I guess good for NVDA, but I don't think it's a good thing to have our entire stock market propped up by a company that is completely reliant on Taiwan. I don't think they would anytime soon, but if China invaded Taiwan, we'd see a bigger market crash than 1929, and I can't say it's especially comforting to have our whole economy dependent of "nah, I don't think they would", when the best case scenario is that they don't, and instead the investment pays off by having AI robots replace millions of jobs.
Interesting take. I'm in the mind of "Nah, I dont think they would" haha but your point is valid. Guessing the manufacturing is done there?
 
Imagine how much more they could have grown if they avoided a "shortage" every damn generation of cards they release. Guess us master race folks can always get them at a markup, but man, same song and dance for the last decade or so.
 
Interesting take. I'm in the mind of "Nah, I dont think they would" haha but your point is valid. Guessing the manufacturing is done there?

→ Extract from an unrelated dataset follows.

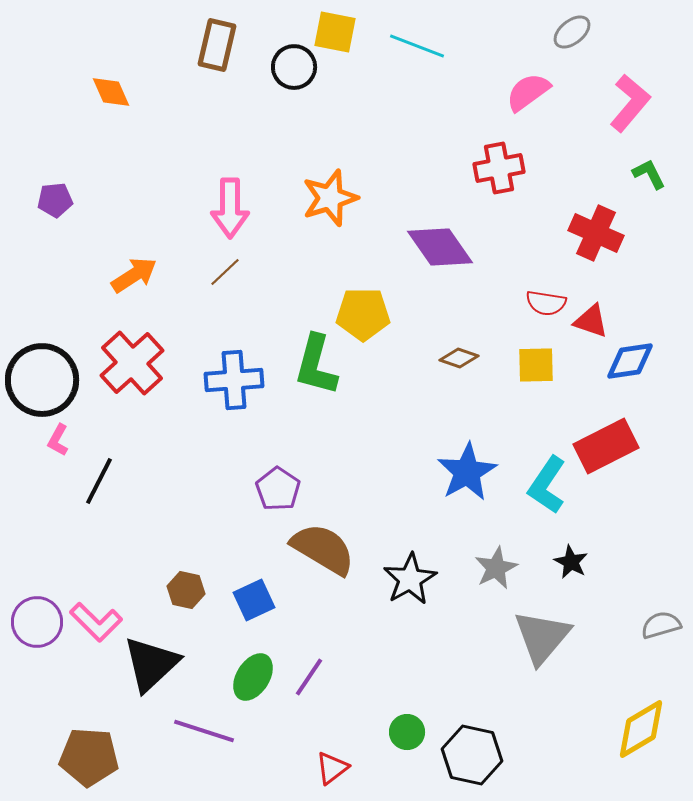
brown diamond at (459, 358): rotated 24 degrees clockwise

Yeah, the chips are from TSM. Any disruption there is some serious trouble.
 
wasnt it heavily funded by the public sector? Seeing how they were making big moves years back, I had a sizeable stake in the company, still do, one of my rare 5x's
 
Covid allowed them to increase retail prices to unacceptable levels from everyone transitioning to work from home and crypto miners. Current AI craze also has them pushing an ungodly amount of units.

Nvidia has been insanely greedy since 2020. Whats worse is Intel and AMD are matching Nvidias GPU pricing structure using performance standards. Asking two thousand dollars for their top of the line Pc gaming GPU is insufferable.